In view of skin lesions and raised inflammatory parameters, ENL reaction was diagnosed, prednisolone started and MDT continued. Skin lesions resolved over next four weeks. However, the articular complaints persisted and fixed deformities noted. Polyarthritis in this child was established as Hansen’s chronic polyarthritis. Methotrexate along with NSAID was added. The child showed gradual improvement on follow-up over the next four months.

Discussion

Chronic polyarthritis in the index case, a feature of leprous rheumatism was not due to lepra reaction, as deforming arthritis of prolonged duration preceded the initiation of MDT and was steroid non-responsive. Chronic arthritis in Charcot’s joint is characterised by dislocations, destruction of articular cartilage with debilitating deformities, which was not the scenario in index case. Chronic arthritis in this case cannot even be explained by co-occurrence of juvenile idiopathic arthritis (JIA) or any other connective tissue diseases in absence of characteristics symptomatology and related sero-markers. Hence, our case was confirmed to be that of Hansen’s chronic polyarthritis.

Arthritis in leprosy is broadly divided into two groups: acute arthritis and chronic arthritis. Acute arthritis seen as a part of lepra reaction (ENL), is usually non-erosive, associated with fever and worsening cutaneous lesions, which resolve over weeks without deformities [2]. Hansen’s chronic polyarthritis, first described by Atkin, et al. [3] is a symmetric polyarthritis with predominantly rheumatoid distribution. Postulated pathogenesis is direct synovial infiltration by Mycobacterium leprae. This entity of chronic arthritis is erosive, leading to deformities, and responds poorly to anti-leprosy treatment. Aberrant immunological response in leprosy leads to production of numerous autoantibodies like RA, ANA, and ANCA [4]. This may create diagnostic dilemma in patient of chronic polyarthritis in leprosy patients, raising the possibility of co-occurrence of JIA. However, anti-CCP is less likely to be found positive in leprosy arthritis cases [5]. Haroon, et al. [6] described five cases of Hansen’s chronic polyarthritis out of 11740 leprosy patients in an adult population [6]. Four of them were misdiagnosed as rheumatic disorders initially [6].

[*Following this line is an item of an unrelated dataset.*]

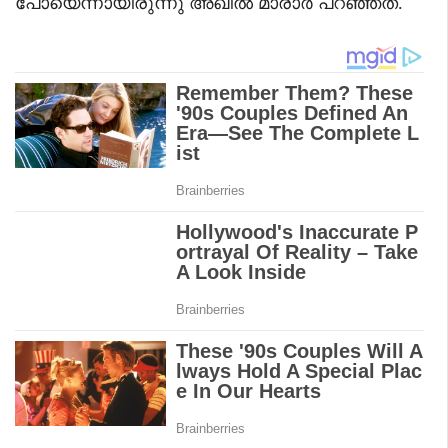
പോയെന്നായിരുന്നു അഖിൽ മാരാർ പറഞ്ഞത്.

Hansen’s polyarthritis, though extremely rare, should be kept in mind as a differential while managing a child with chronic polyarthritis.

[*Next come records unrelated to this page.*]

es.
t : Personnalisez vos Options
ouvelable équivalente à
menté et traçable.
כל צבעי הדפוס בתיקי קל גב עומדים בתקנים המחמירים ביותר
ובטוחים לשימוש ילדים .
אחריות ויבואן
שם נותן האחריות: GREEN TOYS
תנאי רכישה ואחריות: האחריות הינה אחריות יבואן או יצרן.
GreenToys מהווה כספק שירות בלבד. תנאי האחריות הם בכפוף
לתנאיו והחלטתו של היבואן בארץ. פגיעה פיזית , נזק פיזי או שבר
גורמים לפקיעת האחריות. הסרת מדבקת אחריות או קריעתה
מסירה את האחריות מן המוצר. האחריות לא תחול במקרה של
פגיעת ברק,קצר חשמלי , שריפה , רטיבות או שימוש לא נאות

Contributors: AD: managed the case; RM: attending physician; KC: wrote the manuscript; DB: help in reviewing the manuscript. All authors approved the final manuscript.

Funding: None; Competing interest: None stated.

References

1. Chopra A. Rheumatic and other musculoskeletal manifestations and autoantibodies in childhood and adolescent leprosy: Significance and relevance. J Pediatr. 2014;90:431-6.

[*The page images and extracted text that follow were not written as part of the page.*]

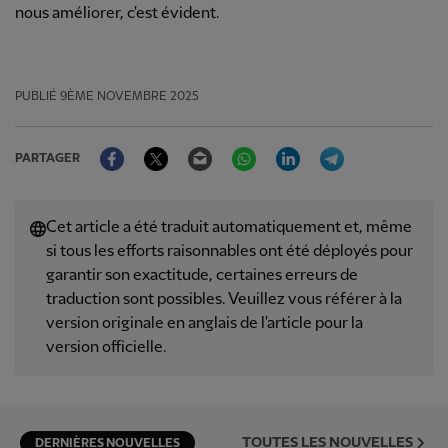
nous améliorer, c'est évident.
PUBLIÉ
9ÈME NOVEMBRE 2025
Facebook
Twitter
Email
WhatsApp
LinkedIn
Telegram
PARTAGER
Cet article a été traduit automatiquement et, même
si tous les efforts raisonnables ont été déployés pour
garantir son exactitude, certaines erreurs de
traduction sont possibles. Veuillez vous référer à la
version originale en anglais de l'article pour la
version officielle.
TOUTES LES NOUVELLES
DERNIÈRES NOUVELLES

2. Chauhan S, Wakhlu A, Agarwal V. Arthritis in leprosy. Rheumatology. 2010;49:2237-42.

3. Atkin SL, Welbury RR, Stanfield E, Beavis D, Iwais B, Dick WC. Clinical and laboratory studies of inflammatory polyarthritis in patients with leprosy in Papua New Guinea. Ann Rheum Dis. 1987;46:688-90.

4. Vengadakrishnan K, Saraswat PK, Mathur PC. A study of rheumatological manifestations of leprosy. Indian J Dermatol Venereol Leprol. 2004;70: 76-8.

5. Rath D, Bhargava S, Kundu BK. Leprosy mimicking common rheumatologic entities: A trial for the clinician in the era of biologics. Case Rep Rheumatol. Available from. downloads.hindawi.com/journals/crirh/2014/429698.pdf. Accessed January 26, 2016.

6. Haroon N, Agarwal V, Aggarwal A, Kumari N, Krishnani N, Misra R. Arthritis as presenting manifestation of pure neuritic leprosy – a rheumatologist’s dilemma. Rheumatology. 2007;46:6536.